What kind of types does this affect? Why doesn’t &[primitive_type], str and String hash in one shot? There’s no alignment or padding involved as far as I’m aware.


#7
  • All integers including u8 observe endianness, so they must be hashed individually.
  • strings are hashed in one shot, plus a trailing canary.
  • structs and tuples are hashed by individual fields
  • Box, Rc and references are hashed by the contained value: (**self).hash(state);
  • &[T] is hashed as the length as canary, followed by the individual elements. There isn’t even a special case for &[u8].
  • Option and Result do canary + contained value, there’s no generic impl for enums
  • raw pointers are not dereferenced.

This is hardcoded in HashMap, we’d need higher-kinded types to parametrize over the hashing scheme. A faster solution will need to fork the entire thing into a separate library and tell people to implement the custom hashing scheme on their own. Maybe provide some macros, but #[deriving] seems out of the question.


#8

What do you mean by this? AFAIK, the hashmap just stores a hasher and feeds any hashing requests directly to that, hashmap doesn’t have any particular knowledge about how hashing works.

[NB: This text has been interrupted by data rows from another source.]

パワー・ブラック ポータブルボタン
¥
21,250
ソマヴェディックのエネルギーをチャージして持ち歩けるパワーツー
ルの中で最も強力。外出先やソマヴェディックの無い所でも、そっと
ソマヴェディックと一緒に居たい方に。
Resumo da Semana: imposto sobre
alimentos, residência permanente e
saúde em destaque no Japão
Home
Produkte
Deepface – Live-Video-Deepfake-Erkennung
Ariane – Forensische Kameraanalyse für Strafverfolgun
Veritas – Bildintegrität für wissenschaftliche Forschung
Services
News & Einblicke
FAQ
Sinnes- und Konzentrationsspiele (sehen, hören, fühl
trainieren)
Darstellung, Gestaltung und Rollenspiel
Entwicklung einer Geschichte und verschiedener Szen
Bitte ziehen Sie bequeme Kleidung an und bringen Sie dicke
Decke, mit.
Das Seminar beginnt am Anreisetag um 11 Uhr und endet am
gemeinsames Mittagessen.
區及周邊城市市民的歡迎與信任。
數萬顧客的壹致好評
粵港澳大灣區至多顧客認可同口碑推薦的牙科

We could do a similar trick to the one that Haskell does with Show, and have a hash_slice(&[Self], &mut S) type on Hash; this would have a default impl that’s just iterating, but types like u8 and other primitives can overload it to achieve highest performance. The Hash impl for types like &[T] and Vec<T> would then call hash_slice rather than iterating themselves.

This is slightly restrictive in that it’s only providing extra performance for &[] but I don’t think it’s so bad: most hashers will only get a speed-up with contiguous data, and data is contiguous if and only if getting a &[] is possible.

(I suppose we could have hash_iter (in addition to, or replacing, hash_slice, I don’t know).)


#9

You can always provide a wrapper struct around your data, and impl Show the way you want. Such as `struct HashVec(pub Vec<u16>)`.


#10

What I meant was that HashMap has the knowledge that hashing works through std::hash::Hash:

use hash::{Hash, Hasher, RandomSipHasher};

impl<K: Eq + Hash<S>, V, S, H: Hasher<S>> HashMap<K, V, H> {

and Hash is the bad guy here because I can’t say the keys should be K: my::UnstableHash<S>.

But now I realized I’m dumb because I could simply implement non-recursive hashing for any key type if we had some compiler help with padding. Is it guaranteed that rustc will always choose an unpadded ordering for structs when one exists?


#11

No, there’s no guarantees at all, and, in practice (for now), Rust just uses the declaration order.

That doesn’t help with a general scheme for hashing Vec<u8>, Vec<u32> etc. efficiently.


#12

Why rust requires the hash code to be portable across little and big endian? If you put that aside all primitive slices (thus Vec, str and String) can be hashed in one call. In fact anything else will impose a huge slowdown (as you already stated).


Stability of hash values
#13

There could be a method implemented alongside hash for zeroing all padding, if the key type has any. However, hashing should work for immutable structs.